SUPPLIED RECORDS:
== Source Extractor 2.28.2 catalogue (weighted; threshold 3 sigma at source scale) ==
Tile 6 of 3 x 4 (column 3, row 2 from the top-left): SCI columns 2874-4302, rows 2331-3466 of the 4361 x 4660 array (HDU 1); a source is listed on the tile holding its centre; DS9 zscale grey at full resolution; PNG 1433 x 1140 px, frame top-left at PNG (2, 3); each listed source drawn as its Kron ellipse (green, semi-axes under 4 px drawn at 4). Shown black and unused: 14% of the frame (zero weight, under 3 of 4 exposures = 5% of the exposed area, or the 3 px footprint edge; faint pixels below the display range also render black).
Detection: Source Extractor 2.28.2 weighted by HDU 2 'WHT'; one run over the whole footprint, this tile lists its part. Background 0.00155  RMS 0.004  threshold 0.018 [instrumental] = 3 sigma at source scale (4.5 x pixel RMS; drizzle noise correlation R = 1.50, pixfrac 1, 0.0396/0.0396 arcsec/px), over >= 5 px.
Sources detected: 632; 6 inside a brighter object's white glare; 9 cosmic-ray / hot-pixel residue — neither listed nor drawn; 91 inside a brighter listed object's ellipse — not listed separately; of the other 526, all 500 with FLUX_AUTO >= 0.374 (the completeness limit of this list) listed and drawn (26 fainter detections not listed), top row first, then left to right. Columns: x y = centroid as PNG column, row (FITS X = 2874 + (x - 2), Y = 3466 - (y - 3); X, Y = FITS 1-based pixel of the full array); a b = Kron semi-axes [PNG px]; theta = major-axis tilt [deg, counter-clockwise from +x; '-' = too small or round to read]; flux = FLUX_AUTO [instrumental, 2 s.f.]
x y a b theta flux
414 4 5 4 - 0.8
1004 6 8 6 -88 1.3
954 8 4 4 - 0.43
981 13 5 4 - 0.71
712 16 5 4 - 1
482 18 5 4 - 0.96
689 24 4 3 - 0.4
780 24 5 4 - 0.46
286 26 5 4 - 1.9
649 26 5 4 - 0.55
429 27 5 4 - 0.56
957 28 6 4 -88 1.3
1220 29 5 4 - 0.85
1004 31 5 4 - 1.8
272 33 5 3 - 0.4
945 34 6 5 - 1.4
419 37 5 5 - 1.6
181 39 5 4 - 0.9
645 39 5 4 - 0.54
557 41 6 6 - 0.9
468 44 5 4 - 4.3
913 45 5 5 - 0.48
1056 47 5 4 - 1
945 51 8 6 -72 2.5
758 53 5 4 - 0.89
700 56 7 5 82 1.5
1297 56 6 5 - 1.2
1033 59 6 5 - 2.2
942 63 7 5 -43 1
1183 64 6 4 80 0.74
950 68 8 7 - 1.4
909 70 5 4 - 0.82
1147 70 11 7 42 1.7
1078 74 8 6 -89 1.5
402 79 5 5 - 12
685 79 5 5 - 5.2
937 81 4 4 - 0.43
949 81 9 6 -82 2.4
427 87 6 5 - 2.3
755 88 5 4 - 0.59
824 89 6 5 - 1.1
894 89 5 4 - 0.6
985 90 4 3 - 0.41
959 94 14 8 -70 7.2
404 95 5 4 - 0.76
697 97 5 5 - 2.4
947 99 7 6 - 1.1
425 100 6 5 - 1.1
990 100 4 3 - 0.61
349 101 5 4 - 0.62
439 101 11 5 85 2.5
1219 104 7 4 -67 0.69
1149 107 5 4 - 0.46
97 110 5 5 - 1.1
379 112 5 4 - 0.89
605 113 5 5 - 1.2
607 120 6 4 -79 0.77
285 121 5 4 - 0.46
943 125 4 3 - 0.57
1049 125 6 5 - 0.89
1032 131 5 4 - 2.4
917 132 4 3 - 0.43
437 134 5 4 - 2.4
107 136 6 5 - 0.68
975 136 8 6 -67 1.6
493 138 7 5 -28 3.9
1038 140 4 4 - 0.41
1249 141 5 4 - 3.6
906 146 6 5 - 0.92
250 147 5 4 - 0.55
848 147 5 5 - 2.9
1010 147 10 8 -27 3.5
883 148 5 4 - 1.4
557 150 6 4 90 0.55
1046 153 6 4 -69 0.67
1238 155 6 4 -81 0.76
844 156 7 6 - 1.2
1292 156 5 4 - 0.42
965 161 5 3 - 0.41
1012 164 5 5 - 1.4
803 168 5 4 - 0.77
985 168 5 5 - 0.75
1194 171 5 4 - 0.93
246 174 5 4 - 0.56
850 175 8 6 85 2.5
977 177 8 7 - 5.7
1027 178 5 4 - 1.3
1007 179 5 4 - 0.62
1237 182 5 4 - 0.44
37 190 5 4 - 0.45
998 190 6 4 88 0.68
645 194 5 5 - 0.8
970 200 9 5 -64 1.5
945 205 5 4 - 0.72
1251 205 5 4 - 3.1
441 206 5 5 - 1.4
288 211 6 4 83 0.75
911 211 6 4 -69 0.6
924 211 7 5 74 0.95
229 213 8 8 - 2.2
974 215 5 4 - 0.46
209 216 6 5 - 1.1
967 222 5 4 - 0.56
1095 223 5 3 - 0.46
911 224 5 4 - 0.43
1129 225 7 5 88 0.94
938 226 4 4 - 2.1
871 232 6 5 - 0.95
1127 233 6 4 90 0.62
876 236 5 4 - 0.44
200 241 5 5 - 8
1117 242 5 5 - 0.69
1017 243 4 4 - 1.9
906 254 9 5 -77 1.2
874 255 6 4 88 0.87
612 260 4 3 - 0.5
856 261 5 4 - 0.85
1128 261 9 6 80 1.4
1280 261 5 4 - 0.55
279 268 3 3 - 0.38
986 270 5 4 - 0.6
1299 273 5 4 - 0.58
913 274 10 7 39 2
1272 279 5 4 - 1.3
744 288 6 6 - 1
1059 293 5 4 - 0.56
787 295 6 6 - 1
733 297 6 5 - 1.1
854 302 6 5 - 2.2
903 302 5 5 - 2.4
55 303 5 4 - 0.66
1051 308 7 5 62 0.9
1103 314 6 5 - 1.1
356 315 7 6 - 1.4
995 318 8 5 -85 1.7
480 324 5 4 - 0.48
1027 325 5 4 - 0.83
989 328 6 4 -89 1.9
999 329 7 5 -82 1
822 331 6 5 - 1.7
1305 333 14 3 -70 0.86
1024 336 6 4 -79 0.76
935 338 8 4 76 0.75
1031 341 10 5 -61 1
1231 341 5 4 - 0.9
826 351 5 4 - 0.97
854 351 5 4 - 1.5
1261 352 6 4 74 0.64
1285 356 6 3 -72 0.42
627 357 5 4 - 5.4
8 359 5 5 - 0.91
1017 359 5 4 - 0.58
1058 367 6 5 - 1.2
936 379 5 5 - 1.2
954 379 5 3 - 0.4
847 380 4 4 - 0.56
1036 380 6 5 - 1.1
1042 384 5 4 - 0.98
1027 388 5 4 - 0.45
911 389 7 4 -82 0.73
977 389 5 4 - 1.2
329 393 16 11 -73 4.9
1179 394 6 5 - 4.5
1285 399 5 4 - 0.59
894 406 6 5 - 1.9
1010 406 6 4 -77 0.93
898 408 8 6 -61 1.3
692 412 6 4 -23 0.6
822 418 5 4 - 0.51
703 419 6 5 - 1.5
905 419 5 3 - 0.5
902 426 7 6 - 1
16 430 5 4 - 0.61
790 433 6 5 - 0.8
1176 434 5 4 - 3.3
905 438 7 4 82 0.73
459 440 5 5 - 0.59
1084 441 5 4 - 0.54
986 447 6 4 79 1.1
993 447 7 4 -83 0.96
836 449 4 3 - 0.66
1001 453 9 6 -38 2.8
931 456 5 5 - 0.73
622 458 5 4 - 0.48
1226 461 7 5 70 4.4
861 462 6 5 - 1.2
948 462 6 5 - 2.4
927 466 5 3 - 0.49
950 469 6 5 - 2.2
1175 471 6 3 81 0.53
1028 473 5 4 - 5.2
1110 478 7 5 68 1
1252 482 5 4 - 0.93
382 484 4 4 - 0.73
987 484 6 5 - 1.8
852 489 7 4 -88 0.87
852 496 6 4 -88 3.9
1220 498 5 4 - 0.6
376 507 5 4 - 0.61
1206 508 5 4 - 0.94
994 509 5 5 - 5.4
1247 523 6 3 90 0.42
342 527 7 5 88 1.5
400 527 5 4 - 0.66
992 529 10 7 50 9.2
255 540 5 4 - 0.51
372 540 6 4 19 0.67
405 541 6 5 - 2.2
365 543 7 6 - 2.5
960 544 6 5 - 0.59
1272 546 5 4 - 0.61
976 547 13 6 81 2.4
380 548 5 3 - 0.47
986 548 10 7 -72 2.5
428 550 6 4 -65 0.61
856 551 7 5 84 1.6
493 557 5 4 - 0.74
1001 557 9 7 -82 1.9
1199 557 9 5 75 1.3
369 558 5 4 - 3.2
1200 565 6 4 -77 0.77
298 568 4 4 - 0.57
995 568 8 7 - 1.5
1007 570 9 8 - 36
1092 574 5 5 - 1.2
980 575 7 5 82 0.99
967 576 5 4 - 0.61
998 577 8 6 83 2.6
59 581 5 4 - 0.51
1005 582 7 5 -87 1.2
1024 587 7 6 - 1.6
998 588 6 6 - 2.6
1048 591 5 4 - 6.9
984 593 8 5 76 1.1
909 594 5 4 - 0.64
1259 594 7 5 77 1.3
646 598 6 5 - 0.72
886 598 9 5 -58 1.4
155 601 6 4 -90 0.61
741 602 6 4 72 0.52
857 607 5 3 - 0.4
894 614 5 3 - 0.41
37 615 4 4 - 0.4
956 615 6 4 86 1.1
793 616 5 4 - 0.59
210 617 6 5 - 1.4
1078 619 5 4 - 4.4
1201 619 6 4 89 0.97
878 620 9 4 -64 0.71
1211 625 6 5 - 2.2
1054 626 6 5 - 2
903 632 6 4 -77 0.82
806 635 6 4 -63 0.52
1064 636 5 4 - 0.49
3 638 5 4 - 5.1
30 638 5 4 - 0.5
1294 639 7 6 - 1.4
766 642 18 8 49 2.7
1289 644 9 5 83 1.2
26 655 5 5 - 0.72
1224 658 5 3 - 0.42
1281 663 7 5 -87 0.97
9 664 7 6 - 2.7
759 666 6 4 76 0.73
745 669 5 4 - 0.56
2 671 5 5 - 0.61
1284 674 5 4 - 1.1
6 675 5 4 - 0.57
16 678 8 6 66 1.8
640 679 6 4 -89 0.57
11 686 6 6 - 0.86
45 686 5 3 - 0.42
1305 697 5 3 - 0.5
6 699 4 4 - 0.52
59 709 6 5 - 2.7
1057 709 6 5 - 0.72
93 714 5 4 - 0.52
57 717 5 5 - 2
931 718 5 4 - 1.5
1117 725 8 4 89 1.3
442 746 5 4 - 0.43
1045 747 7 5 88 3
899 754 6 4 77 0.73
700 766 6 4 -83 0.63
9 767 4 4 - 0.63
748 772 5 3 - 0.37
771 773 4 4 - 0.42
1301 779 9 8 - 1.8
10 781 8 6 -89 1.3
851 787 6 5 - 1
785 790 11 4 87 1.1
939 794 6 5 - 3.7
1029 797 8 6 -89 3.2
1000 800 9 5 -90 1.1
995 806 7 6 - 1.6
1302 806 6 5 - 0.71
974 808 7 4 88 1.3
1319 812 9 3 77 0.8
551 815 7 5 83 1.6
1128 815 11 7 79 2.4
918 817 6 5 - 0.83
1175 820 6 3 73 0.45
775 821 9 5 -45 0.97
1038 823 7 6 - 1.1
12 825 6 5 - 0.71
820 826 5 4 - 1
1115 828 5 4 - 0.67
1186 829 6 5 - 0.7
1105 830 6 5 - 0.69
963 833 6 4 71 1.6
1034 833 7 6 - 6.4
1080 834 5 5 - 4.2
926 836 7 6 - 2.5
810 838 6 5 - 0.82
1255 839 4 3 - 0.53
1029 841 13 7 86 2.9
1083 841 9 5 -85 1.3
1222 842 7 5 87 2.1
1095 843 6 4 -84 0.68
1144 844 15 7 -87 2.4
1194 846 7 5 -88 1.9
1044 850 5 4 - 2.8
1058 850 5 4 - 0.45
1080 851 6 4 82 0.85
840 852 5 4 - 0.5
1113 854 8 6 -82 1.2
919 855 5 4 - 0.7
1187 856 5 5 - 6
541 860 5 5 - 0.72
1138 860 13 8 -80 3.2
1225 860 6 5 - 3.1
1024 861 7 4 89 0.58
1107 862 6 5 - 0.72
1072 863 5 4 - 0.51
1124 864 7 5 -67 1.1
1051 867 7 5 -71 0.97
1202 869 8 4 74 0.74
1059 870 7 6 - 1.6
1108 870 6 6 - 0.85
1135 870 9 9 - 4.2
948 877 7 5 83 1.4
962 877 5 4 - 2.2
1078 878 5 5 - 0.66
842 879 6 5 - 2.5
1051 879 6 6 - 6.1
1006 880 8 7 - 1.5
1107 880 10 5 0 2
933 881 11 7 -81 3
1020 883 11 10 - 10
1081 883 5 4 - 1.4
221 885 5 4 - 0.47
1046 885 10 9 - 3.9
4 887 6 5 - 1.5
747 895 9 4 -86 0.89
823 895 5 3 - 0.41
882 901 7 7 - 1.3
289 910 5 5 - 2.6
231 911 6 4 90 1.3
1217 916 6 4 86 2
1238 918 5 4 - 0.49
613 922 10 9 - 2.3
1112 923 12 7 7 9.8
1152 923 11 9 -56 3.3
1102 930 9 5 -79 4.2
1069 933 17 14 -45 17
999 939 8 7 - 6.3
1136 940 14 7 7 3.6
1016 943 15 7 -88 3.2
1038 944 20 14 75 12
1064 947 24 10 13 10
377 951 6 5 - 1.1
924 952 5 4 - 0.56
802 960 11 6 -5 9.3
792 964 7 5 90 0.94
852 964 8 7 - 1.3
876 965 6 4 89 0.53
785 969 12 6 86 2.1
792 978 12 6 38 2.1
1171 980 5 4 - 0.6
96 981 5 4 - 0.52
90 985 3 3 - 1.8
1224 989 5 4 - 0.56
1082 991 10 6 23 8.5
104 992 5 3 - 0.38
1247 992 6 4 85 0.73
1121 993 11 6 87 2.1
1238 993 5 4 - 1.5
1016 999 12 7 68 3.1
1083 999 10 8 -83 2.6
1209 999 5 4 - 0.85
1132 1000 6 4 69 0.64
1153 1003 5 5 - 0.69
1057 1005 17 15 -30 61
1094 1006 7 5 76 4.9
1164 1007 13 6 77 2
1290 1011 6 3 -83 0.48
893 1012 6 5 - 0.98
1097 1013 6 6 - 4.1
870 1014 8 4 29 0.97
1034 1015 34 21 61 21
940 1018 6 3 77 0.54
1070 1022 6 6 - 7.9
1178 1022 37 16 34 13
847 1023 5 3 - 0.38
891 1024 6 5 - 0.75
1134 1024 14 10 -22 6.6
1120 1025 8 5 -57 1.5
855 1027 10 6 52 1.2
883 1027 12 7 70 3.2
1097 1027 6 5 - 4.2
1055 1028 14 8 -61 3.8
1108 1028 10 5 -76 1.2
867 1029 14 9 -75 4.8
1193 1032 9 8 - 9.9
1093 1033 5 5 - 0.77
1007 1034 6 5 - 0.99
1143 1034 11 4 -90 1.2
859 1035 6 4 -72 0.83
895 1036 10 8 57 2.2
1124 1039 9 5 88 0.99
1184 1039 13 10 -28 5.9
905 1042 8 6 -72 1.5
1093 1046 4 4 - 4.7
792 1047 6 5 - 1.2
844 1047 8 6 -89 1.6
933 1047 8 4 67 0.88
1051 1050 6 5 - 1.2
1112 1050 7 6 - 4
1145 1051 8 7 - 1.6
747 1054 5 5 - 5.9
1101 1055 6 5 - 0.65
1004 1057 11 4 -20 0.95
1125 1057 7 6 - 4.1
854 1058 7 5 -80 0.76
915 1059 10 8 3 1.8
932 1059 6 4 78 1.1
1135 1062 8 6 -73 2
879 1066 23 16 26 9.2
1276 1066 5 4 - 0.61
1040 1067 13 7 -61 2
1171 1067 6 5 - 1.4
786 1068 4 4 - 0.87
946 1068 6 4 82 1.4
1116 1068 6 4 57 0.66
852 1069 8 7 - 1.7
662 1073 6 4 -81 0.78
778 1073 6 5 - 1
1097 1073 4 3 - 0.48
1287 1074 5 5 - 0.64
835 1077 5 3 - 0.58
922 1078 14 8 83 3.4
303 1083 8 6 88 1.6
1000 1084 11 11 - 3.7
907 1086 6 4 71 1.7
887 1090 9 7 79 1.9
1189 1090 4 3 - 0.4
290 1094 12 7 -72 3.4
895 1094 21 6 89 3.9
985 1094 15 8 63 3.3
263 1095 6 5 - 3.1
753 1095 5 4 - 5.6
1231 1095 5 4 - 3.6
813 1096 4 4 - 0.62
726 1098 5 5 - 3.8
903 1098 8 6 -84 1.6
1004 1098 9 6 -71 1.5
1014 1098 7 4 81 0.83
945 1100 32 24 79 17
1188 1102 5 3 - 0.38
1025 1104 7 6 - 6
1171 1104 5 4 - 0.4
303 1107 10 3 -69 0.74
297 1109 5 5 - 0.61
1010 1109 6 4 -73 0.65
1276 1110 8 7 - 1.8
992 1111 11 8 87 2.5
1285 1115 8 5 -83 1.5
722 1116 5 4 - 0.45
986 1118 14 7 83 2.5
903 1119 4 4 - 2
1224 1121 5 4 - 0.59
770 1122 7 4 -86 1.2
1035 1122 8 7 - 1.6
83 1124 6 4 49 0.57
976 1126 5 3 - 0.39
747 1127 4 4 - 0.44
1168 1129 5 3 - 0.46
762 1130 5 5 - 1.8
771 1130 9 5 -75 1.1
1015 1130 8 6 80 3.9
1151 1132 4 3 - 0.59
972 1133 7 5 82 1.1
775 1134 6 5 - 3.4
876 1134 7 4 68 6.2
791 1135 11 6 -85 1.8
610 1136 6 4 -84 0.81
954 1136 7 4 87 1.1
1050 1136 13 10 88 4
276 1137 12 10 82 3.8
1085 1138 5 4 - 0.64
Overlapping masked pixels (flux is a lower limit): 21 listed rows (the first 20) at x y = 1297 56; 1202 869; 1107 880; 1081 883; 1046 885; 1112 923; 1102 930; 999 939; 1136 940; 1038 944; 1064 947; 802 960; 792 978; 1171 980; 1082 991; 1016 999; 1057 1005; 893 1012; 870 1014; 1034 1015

WHAT IS EXPECTED: Lay out the lines from the beginning of the records through the line containing "Tile 6 of 3" as a Markdown table, with the columns No. and Text and no blank lines.

SOLUTION FOR THIS EXERCISE:
| No. | Text |
|---|---|
| 1 | == Source Extractor 2.28.2 catalogue (weighted; threshold 3 sigma at source scale) == |
| 2 | Tile 6 of 3 x 4 (column 3, row 2 from the top-left): SCI columns 2874-4302, rows 2331-3466 of the 4361 x 4660 array (HDU 1); a source is listed on the tile holding its centre; DS9 zscale grey at full resolution; PNG 1433 x 1140 px, frame top-left at PNG (2, 3); each listed source drawn as its Kron ellipse (green, semi-axes under 4 px drawn at 4). Shown black and unused: 14% of the frame (zero weight, under 3 of 4 exposures = 5% of the exposed area, or the 3 px footprint edge; faint pixels below the display range also render black). |